Normally the rain is background noise.

Today it’s different. The raindrops are splattering against the windshield with an urgency, an intensity.

As if they have something to say.

I listen. 1/
My mind focuses. The steady beat of the rain reminding me of something.

Raindrops. Tears.

I have thought and written about exponential growth, about the toll taken from caregivers, about parallels from history, about our need to connect.

Now I think about loss. 2/
We are in a period of time when numbers will become numbing in their recitation.

Perhaps they already are. Tens, hundreds, thousands, what does it even mean?

We can’t connect to numbers.

We connect to their stories.

The stories behind them. The stories they tell. 3/
We will not truly fathom our losses for many lifetimes yet. Some of us never will.

I’m not a philosopher, nor a psychologist.

I’m just a human being.

When I think of loss, I think of the everyday gaps left behind.

The spaces in between that are so subtle, yet devastating. 4/
There is a pair of shoes in a closet.

They were bought as a gift. They were used for running, and hiking, and for countless steps.

Those soles touched the dirt on Adirondack trails, the sand on Montauk beach, and the pavement on Madison Avenue.

They’ll never be worn again. 5/
There is a pet dog, waiting.

He is a little dog, but he has an oversized personality.

He has known only one owner since he was a puppy.

The entirety of his life has been spent in an unconditional love.

He will never see his owner again, and he won’t understand why. 6/
There is a red car parked in a garage.

It is gathering dust, which is something it has never done before. Not like this.

It has driven hundreds of thousands of miles. It has carried a man, and his family, faithfully.

It will be sold. Its stories will be forgotten. 7/
There is a sketchbook in a closet.

Its pages are filled with charcoal sketches. They are powerful, and fanciful, and beautiful.

There are stories behind every sketch.
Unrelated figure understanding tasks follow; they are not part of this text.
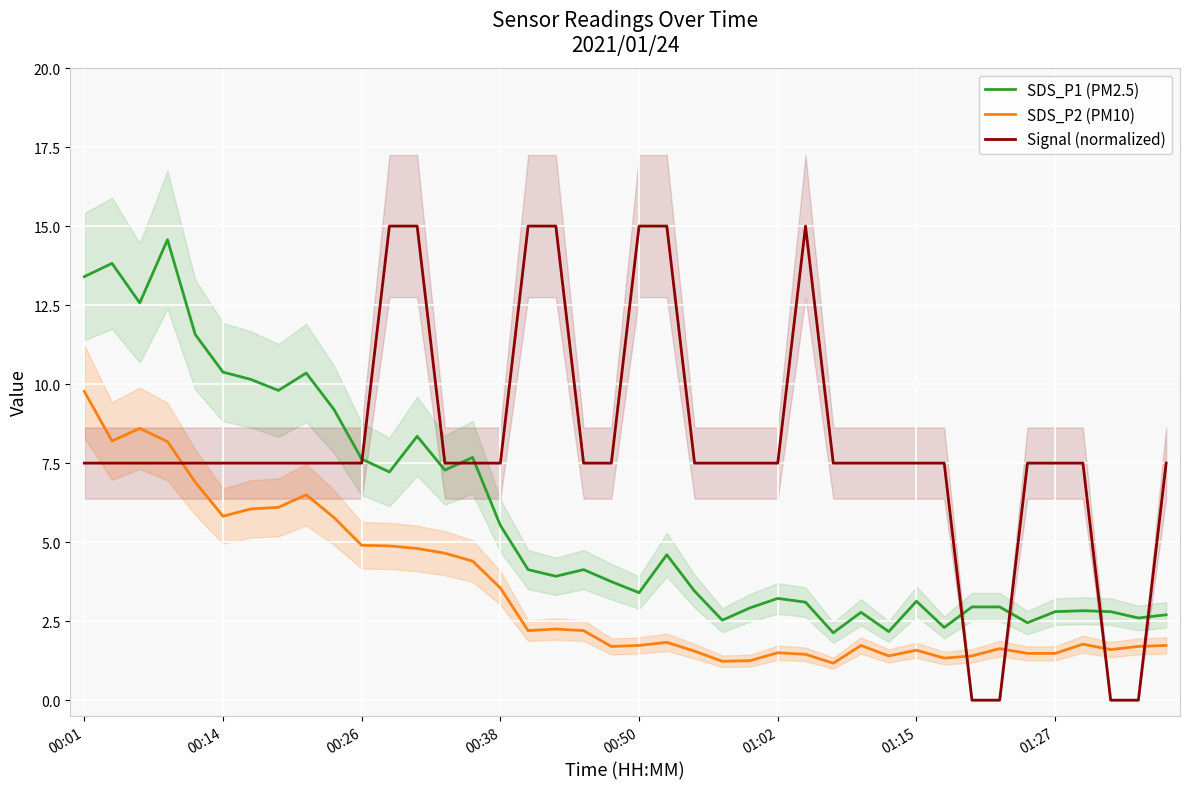

True or false: SDS_P2 (PM10) and SDS_P1 (PM2.5) intersect in this chart.

False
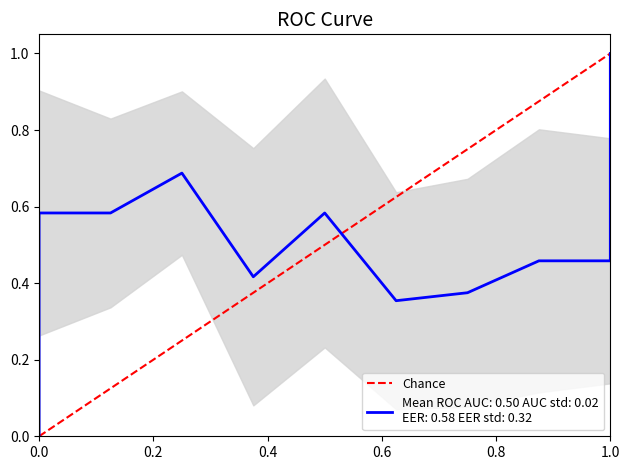

The value at 0.0 is 0. True or false?

True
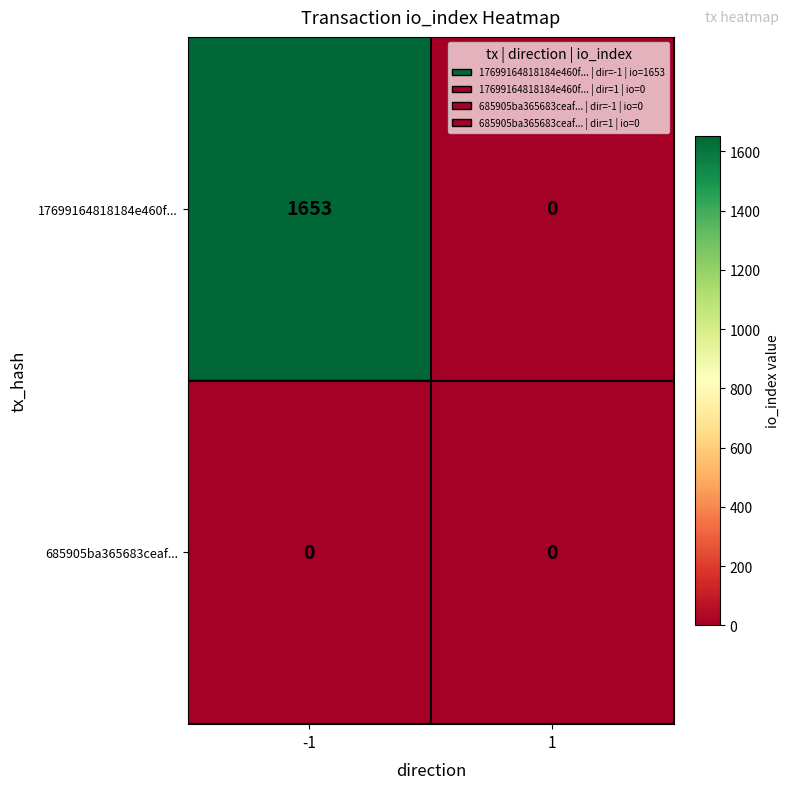

Reading left to right, extract all data points from this chart.

17699164818184e460f...: 1653	0
685905ba365683ceaf...: 0	0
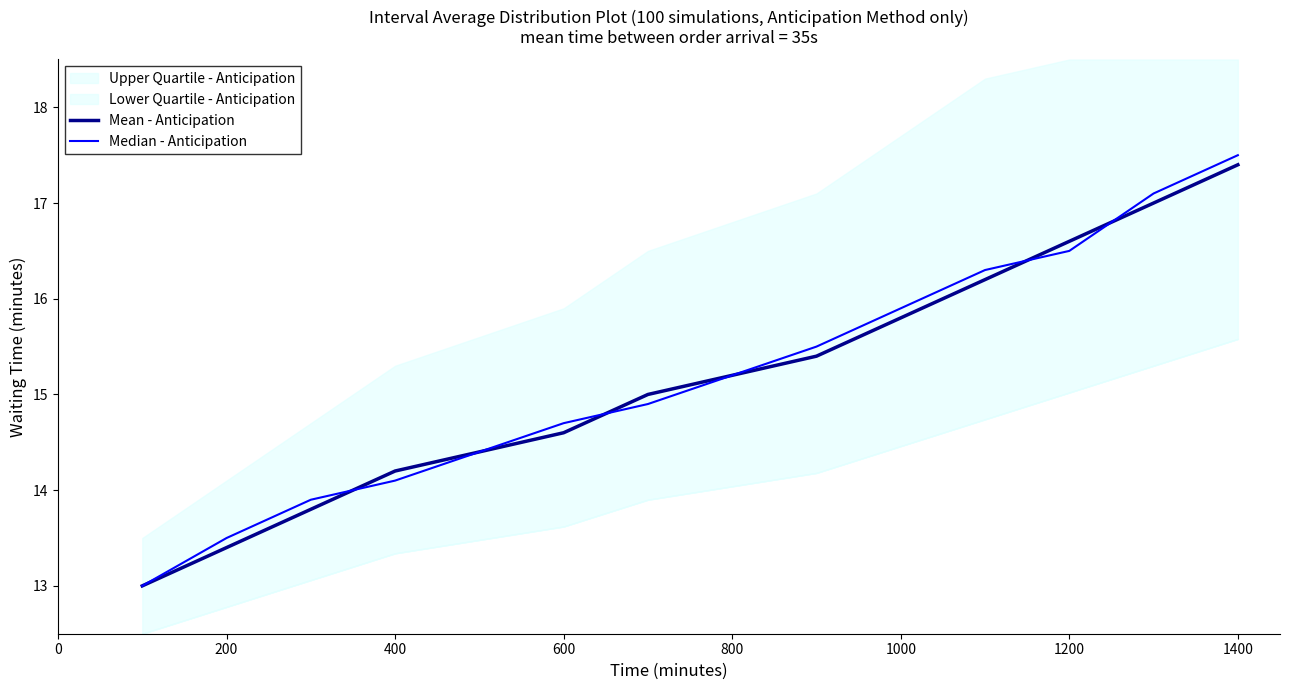

Read the Mean - Anticipation value at 1200.

16.6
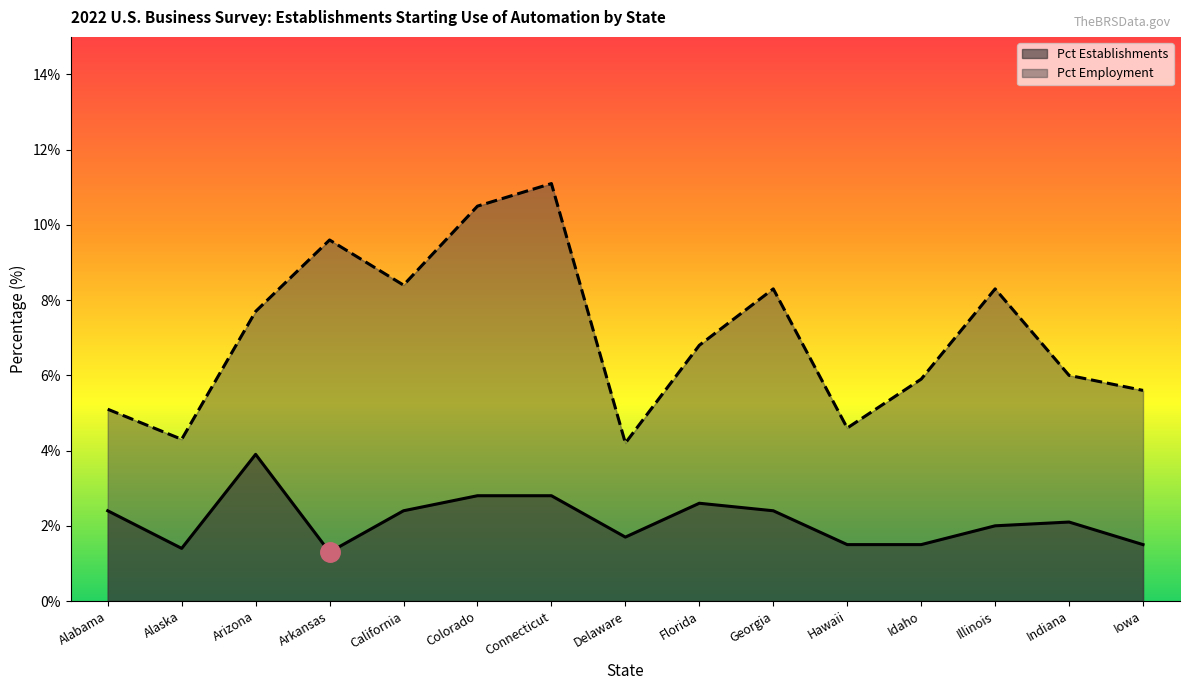

What is the maximum value shown in the chart?

11.1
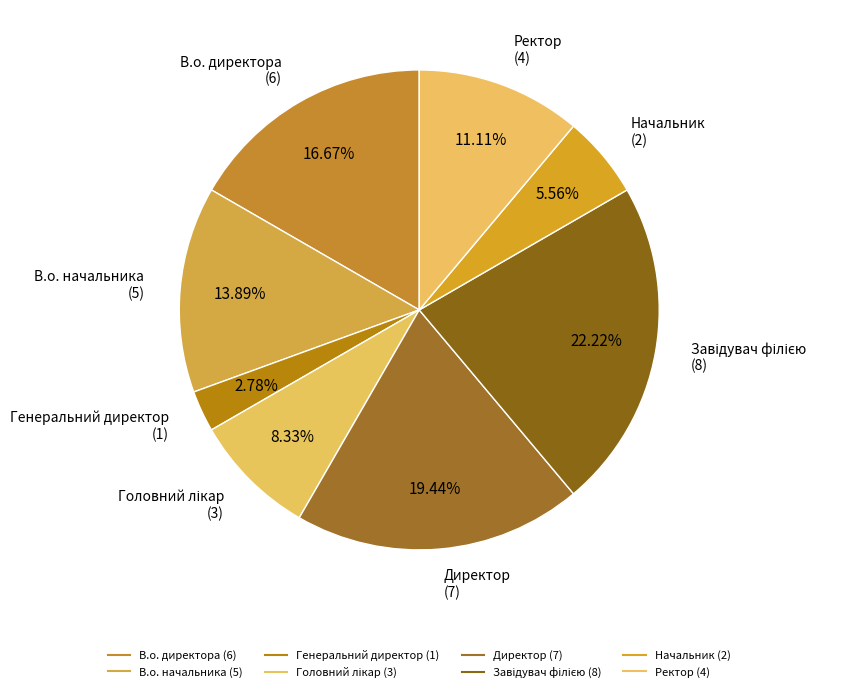

Is there any slice that represents more than half of the pie?

No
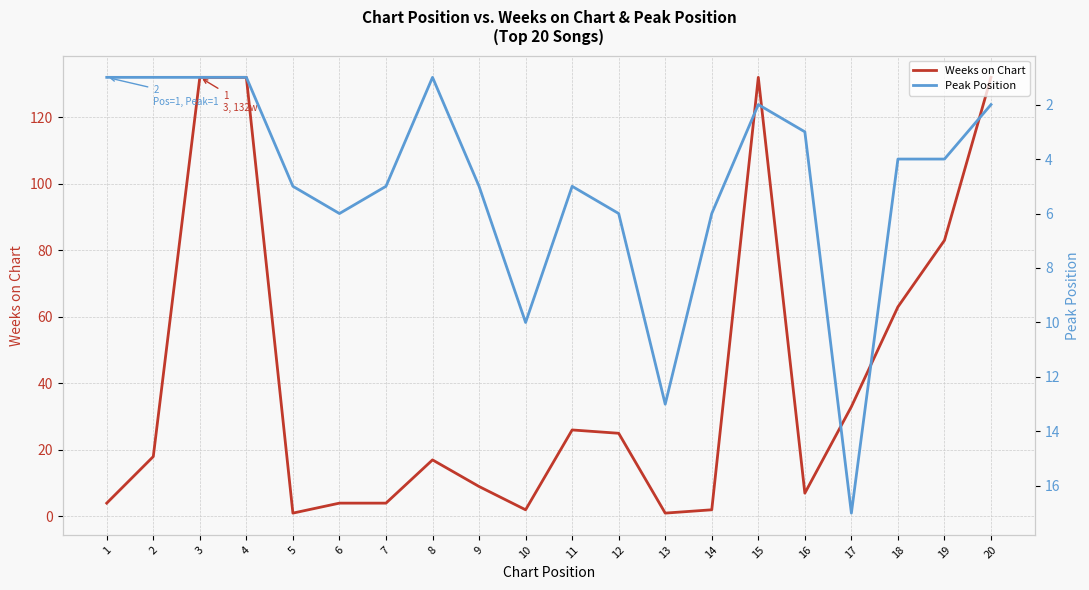

Which series has the largest range (max minus min)?

Weeks on Chart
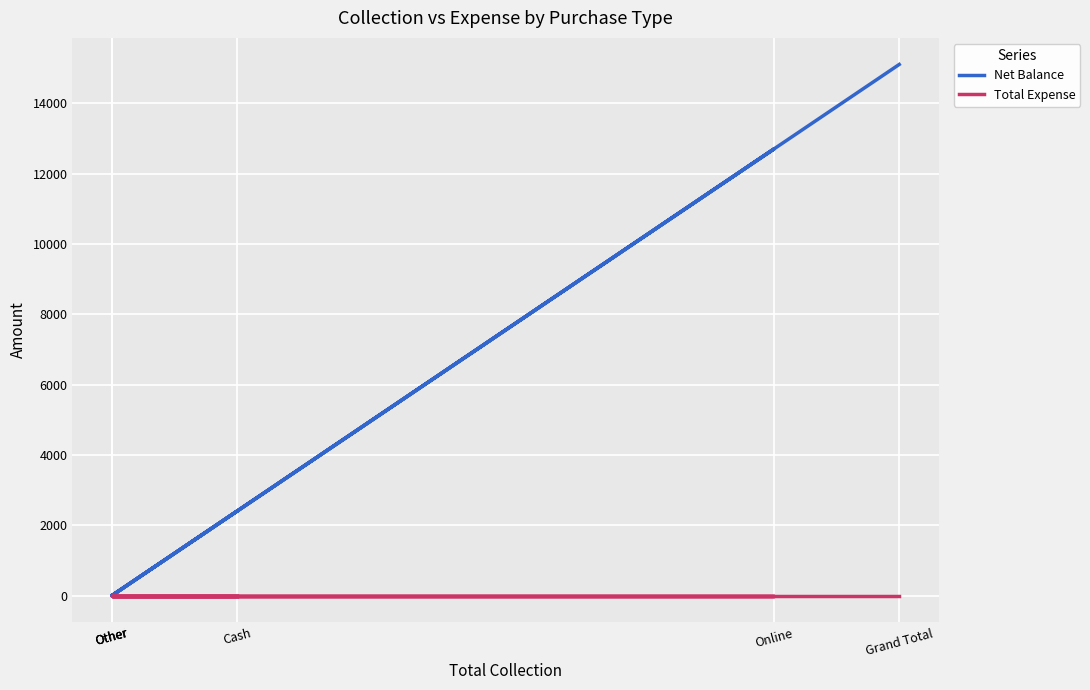

Is it true that Net Balance equals 10336 at Other?

False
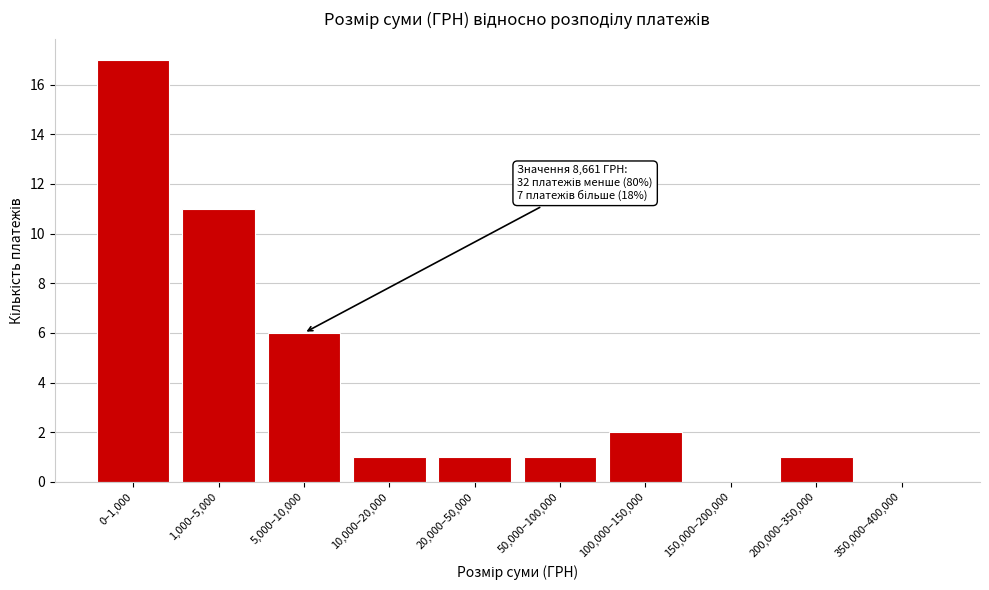

Reading right to left, extract all data points from this chart.

350,000–400,000=0	200,000–350,000=1	150,000–200,000=0	100,000–150,000=2	50,000–100,000=1	20,000–50,000=1	10,000–20,000=1	5,000–10,000=6	1,000–5,000=11	0–1,000=17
Moments in time.

There is one person who knows all the stories.

She will never get to tell them. 8/
There is a box of medals in a secret drawer.

They were given for bravery, for valor. The man who earned them never bragged. He kept them hidden.

But he would take them out now and then, and remember his band of brothers, and weep.

They will never be taken out again. 9/
There is a box of cereal on a shelf.

There’s nothing particularly special about this cereal. It is sugary. It is artificially flavored. It has bright colors.

And it was a young man’s favorite, since he was little.

He was the only one who liked it.

Now it is thrown away. 10/
No, we won’t understand our collective losses. Not for many lifetimes. Perhaps never.

My vision blurs with tears as thoughts linger, and I hear numbers in a steady recitation.

I watch the raindrops streak upwards on my windshield, as if racing each other to rejoin the sky.